→ Selected extract:
Triclosan: release from transdermal adhesive formulations and in vitro permeation across human epidermal membranes

Malarial resistance is an escalating global problem and consequently new and more efficacious treatments to combat malaria are urgently needed. The transdermal delivery of anti-malarials may provide an effective alternative or adjunct to conventional regimens. Triclosan is widely used as an anti-bacterial agent and it has recently been demonstrated that this compound has anti-malarial properties. Its high lipophilicity makes it a potential candidate for delivery across the skin and this paper examines in vitro the potential for the transdermal delivery of triclosan from ‘drug-in-glue’ formulations. Model patches were prepared using DuroTak® 2287, 2516 and 2051 acrylic polymer adhesives loaded with 0, 30 and 50 mg per 0.785 cm −2 triclosan and dissolution was measured over a 12-h period. There was no apparent difference between the adhesives at the 30 mg patch loading, but at 50 mg, the trend for increased release was 2051>2516>2287. No significant burst effect was apparent. Patches of 50 mg per 0.785 cm 2 were then used to determine the permeation of triclosan across heat-separated human epidermal membranes in Franz diffusion cells, over a period of 48 h. The above general trend was reflected in the steady state flux values obtained: 2051:16.91 μg cm −2 h −1 (S.E.M. 1.29), 2516:15.05 μg cm −2 h −1 (S.E.M. 1.00), 2287 12.83 μg cm −2 h −1 (S.E.M. 2.81). Although pharmacokinetic data are not currently available to permit calculation of an efficacious patch size, the transdermal delivery of triclosan is feasible.

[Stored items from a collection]

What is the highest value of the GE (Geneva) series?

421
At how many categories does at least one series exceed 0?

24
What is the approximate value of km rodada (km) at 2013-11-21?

→ Task brief: Summarize the triclosan abstract above in two sentences.

→ Response area: Noting escalating malarial resistance and the recently demonstrated anti-malarial properties of triclosan, the abstract examines in vitro the potential for transdermal delivery of triclosan from drug-in-glue patches made with DuroTak 2287, 2516 and 2051 acrylic adhesives. At the 50 mg loading, both release and steady-state flux across heat-separated human epidermal membranes followed the trend 2051>2516>2287, and the authors conclude that transdermal delivery of triclosan is feasible, although pharmacokinetic data are not yet available to calculate an efficacious patch size.